I proceeded to talk to every person who was there and talked up Emma, they all smiled but were looking for something else. No takers. I knew I could find someone. The next morning when we went back for Zelda’s dog, I tried again, but again, no takers.
I went to work and talked to my co-workers and discovered our receptionist wanted a dog. I showed her Emma’s picture and she fell in love with her. I was relieved, Emma would have a home. But a few days later I found out that the receptionist’s landlord said no to pets. I had to find someone else for Emma.
After many attempts I finally brought Emma up to my room mate – a staunch cat person. Although he had come to appreciate dogs because of my dog who he had come to really love. After a few stammers and stutters he finally said, “so you want me to adopt this dog?”
“Ah, yeah, I do,” I admitted.
I showed him the picture and he said he’d think about it.
After a couple of meets and greets with Emma, roomie decided to adopt her and was a bit surprised to discover she wasn’t available until a week later. At that point we learned that Emma had been held at the shelter for nearly two months so that she could be socialized. The previous owners had neglected her badly. When she was brought in her coat was so matted they had to sedate her so they could shave her – they also had to teach her how to eat out of a dish as apparently she’d never been fed that way before. Apparently this sweet little dog had been tied up and left in the yard and thrown table scraps and had no skills with humans or other animals. Sad.

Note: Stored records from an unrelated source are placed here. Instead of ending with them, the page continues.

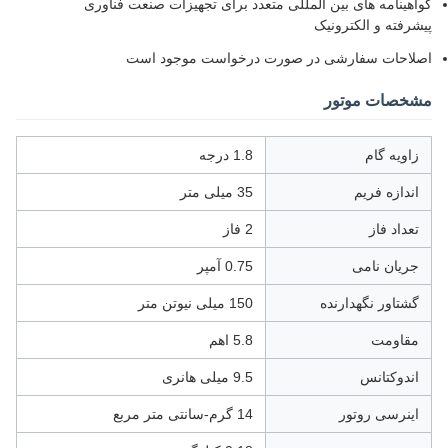
گواهینامه های بین المللی متعدد برای تجهیزات صنعت فناوری
پیشرفته و الکترونیک
اصلاحات سفارشی در صورت درخواست موجود است
مشخصات موتور
زاویه گام
1.8 درجه
اندازه فریم
35 میلی متر
تعداد فاز
2 فاز
جریان نامی
0.75 آمپر
گشتاور نگهدارنده
150 میلی نیوتن متر
مقاومت
5.8 اهم
اندوکتانس
9.5 میلی هانری
اینرسی روتور
14 گرم-سانتی متر مربع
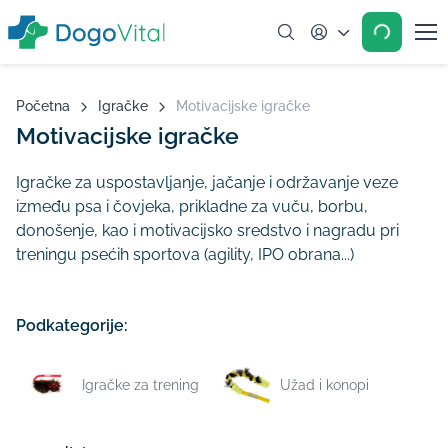
Account
Početna
Igračke
Motivacijske igračke
Motivacijske igračke
Igračke za uspostavljanje, jačanje i održavanje veze
između psa i čovjeka, prikladne za vuču, borbu,
donošenje, kao i motivacijsko sredstvo i nagradu pri
treningu psećih sportova (agility, IPO obrana...)
Podkategorije:
Igračke za trening
Užad i konopi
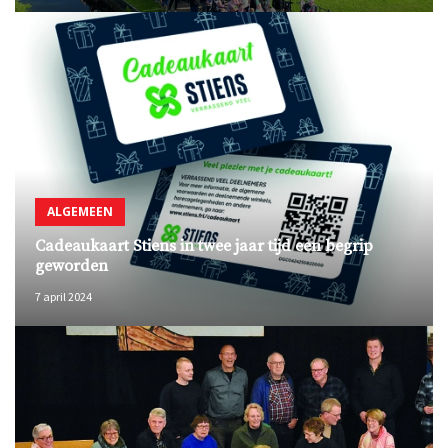
ALGEMEEN
Cadeaukaart Stiens in twee jaar tijd een begrip
geworden
7 april 2024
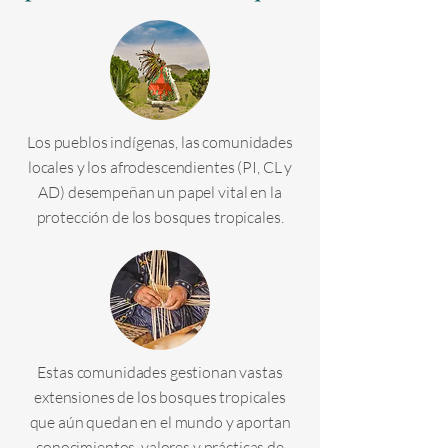
Los pueblos indígenas, las comunidades
locales y los afrodescendientes (PI, CL y
AD) desempeñan un papel vital en la
protección de los bosques tropicales.
Estas comunidades gestionan vastas
extensiones de los bosques tropicales
que aún quedan en el mundo y aportan
conocimientos, valores y prácticas de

Even as roomie was walking her out of the shelter, the employees were telling him he had two weeks to bring her back.
It sounded pretty bleak and we thought we’d spend months helping her to adjust to normal life as a house pet and to our other pets. But, within three hours of being ‘home’ Emma was rubbing up against me and let me pet her, and when I bent down to smile at her and say, ‘good girl!’ she licked my nose.
It’s been a week now and with the exception of a few territorial issues with the other pets and an inclination to eating squeaky toys Emma is a happy, affectionate and loving animal.
I’m hoping that she understands she is home and will never have to be tied up outside or thrown table scraps which she’ll have to hide in case food runs short. That she will always have food, shelter, friends and humans who love her. We still need to convince her that a harness and leash only means it’s time for a walk and that potato chips and squeaky toys aren’t good for her digestion and cats should be given wide berth – but it’s looking pretty good.
In my mind, we saved a life. I’m sure of it, really, because I knew in my heart that if we hadn’t adopted Emma, no one would have. And that wonderful, sweet little animal who only wanted someone to love her and someone to give her love to probably wouldn’t be alive now.
Every year, millions of animals are abandoned, mistreated and euthanized – but as Emma has proven even animals who are mistreated can be wonderful pets and a great addition to a family. If you’re looking for a pet, please go to your local shelter and see if you can find an Emma of your own. Puppies are great but older dogs have as much love and affection to offer as a puppy – sometimes more. I’m sure glad we did.